Investigations on a novel fuel water hyacinth biodiesel and Hydrogen-Powered engine in Dual-Fuel Model: Optimization with I-optimal design and desirability

Jyoti Bora B., Sharma P., Deepanraj B., Ağbulut Ü.

Fuel, vol.345, 2023 (SCI-Expanded) identifier

  • Publication Type: Article / Article
  • Volume: 345
  • Publication Date: 2023
  • Doi Number: 10.1016/j.fuel.2023.128057
  • Journal Name: Fuel
  • Journal Indexes: Science Citation Index Expanded (SCI-EXPANDED), Scopus, Academic Search Premier, PASCAL, Aerospace Database, Biotechnology Research Abstracts, Chemical Abstracts Core, Chimica, Communication Abstracts, Compendex, INSPEC, Metadex, Pollution Abstracts, Civil Engineering Abstracts
  • Keywords: Dual Fuel Engine, Hydrogen, I-optimal design, Injection Pressure, RSM, Water Hyacinth biodiesel
  • Yıldız Technical University Affiliated: No


Hydrogen is one of the most promising green fuels.
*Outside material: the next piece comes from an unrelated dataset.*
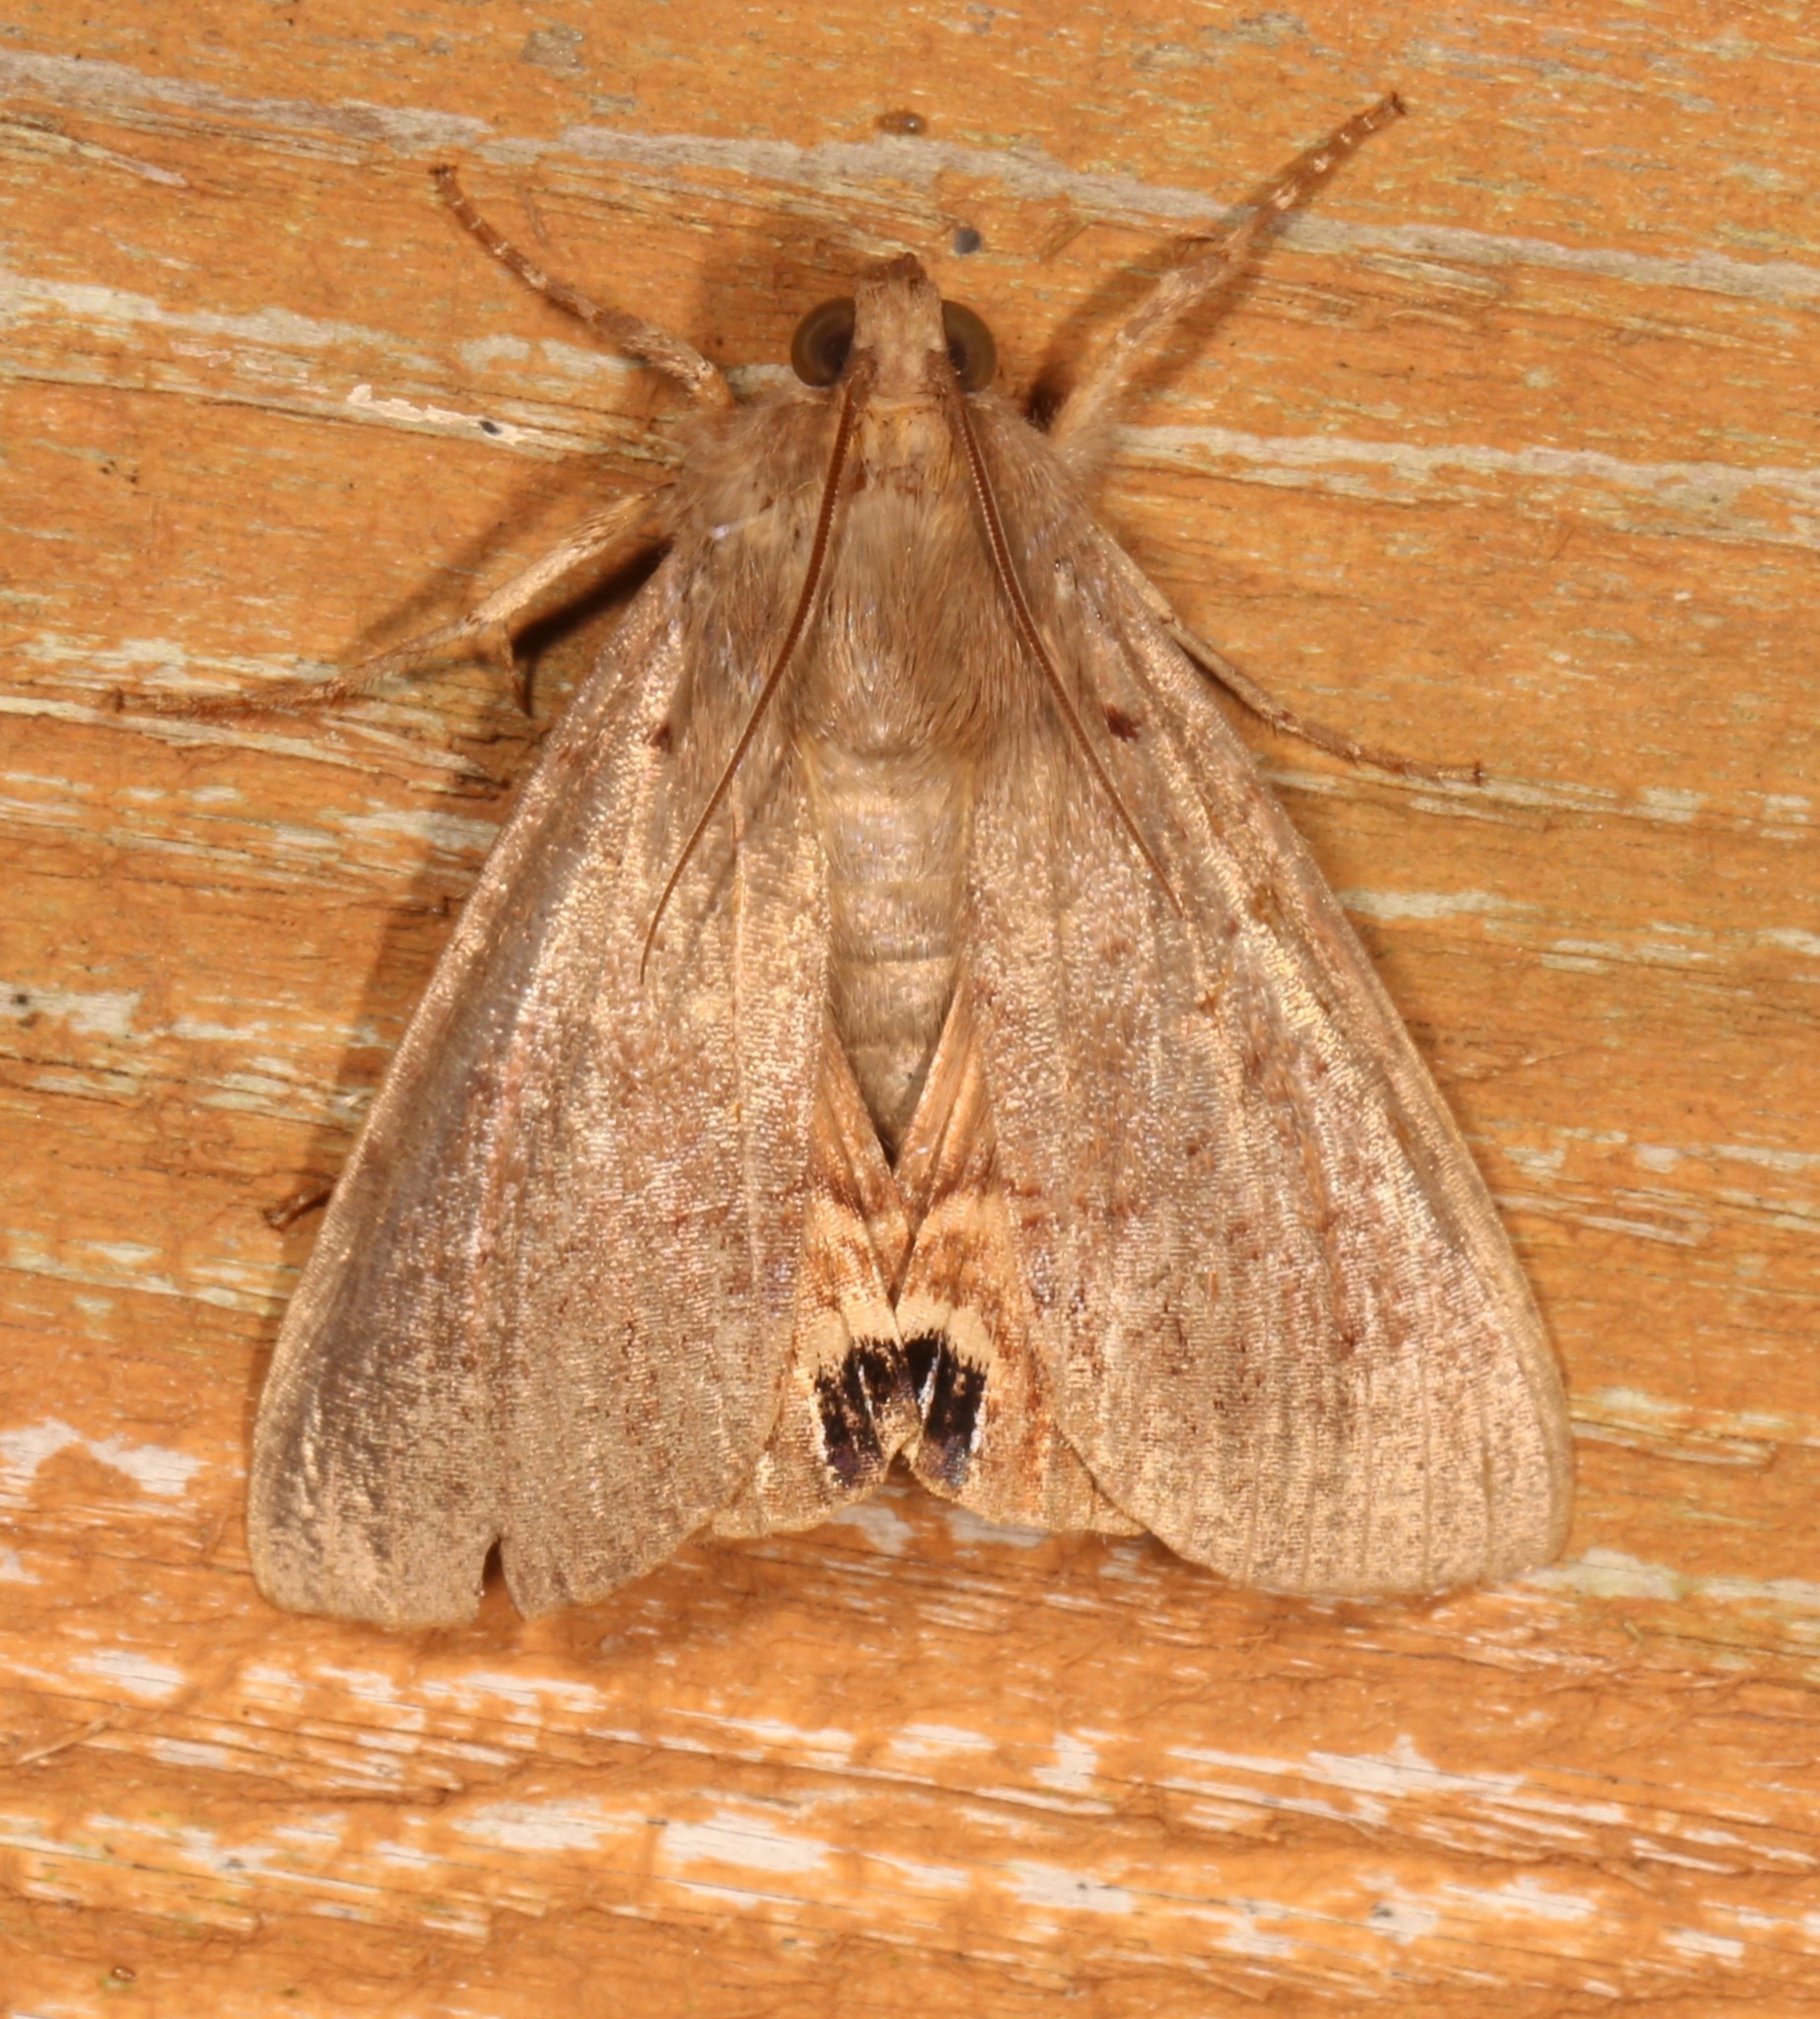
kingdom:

The present study explores the potential of novel water hyacinth biodiesel as pilot fuel as well as investigates the influence of the injection pressure of pilot fuel on the performance of hydrogen running a dual-fuel diesel engine. For experimentation, a 4.8 kW research test engine was considered. Three fuel injection pressure (FIP) of the pilot fuel, namely 220 bar, 240 bar, and 260 bar were considered at a ratio of compression as 17.5 and standard injection timing of 23° before Top Dead Centre (bTDC) for different loading conditions were considered. The peak brake thermal efficiency (BTE) under dual fuel mode (DFM) was observed as 26.77%, 28.11%, and 27.21% for FIP of the pilot fuel of 220 bar, 240 bar, and 260 bar, respectively in comparison to 25.11% for biodiesel mode at 100% load. The maximum drop in carbon monoxide (CO) and hydrocarbon (HC) emissions was found to be 15.48%, and 35.7%, respectively for the FIP of the pilot fuel of 240 bar under DFM in comparison to biodiesel mode. The fall in Oxides of Nitrogen (NOX) emission under DFM was found to be 23.66% for the FIP of the pilot fuel of 220 bar under DFM compared to biodiesel mode. Based on the performance and emission analysis, the optimum FIP of the pilot fuel is found to be 240 bar. For the same FIP, the maximum liquid fuel replacement of 85% was obtained. The experimental study's data were evaluated using analysis of variance (ANOVA) to create models in the form of mathematical expressions for each outcome. The desirability approach was employed to optimize the operating settings for maximum performance while emitting the least amount of emission. According to the desirability-based optimization research, ideal operating conditions were 83.61% engine load and 242 bar FIP, resulting in engine performance of 26.5% of BTE, 80.47% of LFR, and 51.82 bar peak cylinder pressure. The emission levels were 191.19 ppm of NOX, 106.41 ppm of HC, and 130.95 ppm of CO at this setting. A model validation test found that the model-predicted values were within 6% of the observed values.